El final, no es una duda, es una certeza. Una decisión. Una claridad, como de amanecer en el mar, de hombre que lucha siempre pero consciente del camino. O se es completamente ser auténtico, criatura de Dios o no se es. Las medias tintas no valen. El espejismo es bello e ilusiona pero no es agua. La espuma no es mar.

“De mi ser, sólo la espuma huye, sólo ella se arrepiente y se deshace.

Hombre, que como río fluyes, si tú eres mar,

avanza mar adentro; Si eres espuma, ¡huye!”

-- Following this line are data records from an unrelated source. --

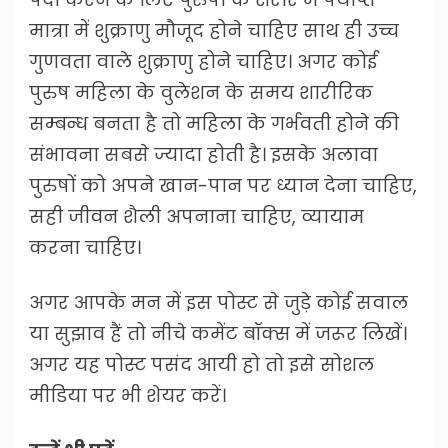
मात्रा में शुक्राणु मौजूद होने चाहिए साथ ही उच्च
गुणवता वाले शुक्राणु होने चाहिए। अगर कोई
पुरुष महिला के वुलेशन के समय शारीरिक
सम्बन्ध बनता है तो महिला के गर्भवती होने की
संभावना सबसे ज्यादा होती है। इसके अलावा
पुरुषों को अपने खान-पान पर ध्यान देना चाहिए,
सही जीवन शैली अपनाना चाहिए, व्यायाम
करना चाहिए।
अगर आपके मन में इस पोस्ट से जुड़े कोई सवाल
या सुझाव हैं तो नीचे कमेंट बॉक्स में जरूर लिखें।
अगर यह पोस्ट पसंद आयी हो तो इसे सोशल
मीडिया पर भी शेयर करें।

Tengo que decir: gracias por estos poemas que me devuelven, no exagero, la fe en la poesía. Estos versos, estremecedores, no por la perfección en la técnica, sino por la fuerza de sinceridad y pasión humana que los impregnan en cada sílaba. No es el canto, no, del eterno optimista de la literatura de supermercado. Ni es el soneto incendiario que preconiza paraísos imposibles, ni el verso cursi del romanticón enamorado, ni el artilugio del pretencioso de la academia. Es éste el testimonio de un hombre franco, un hombre bueno, coherente con sus dudas, sus rabias y su marina dulzura; con muchísimas preguntas y algunas respuestas.

Pareciera que no es Lucho el que mira al mar. Es el mar, Prometeo Encadenado, que desde su inmensa y grandiosa soledad lo mira, por su condición humana, arrobado.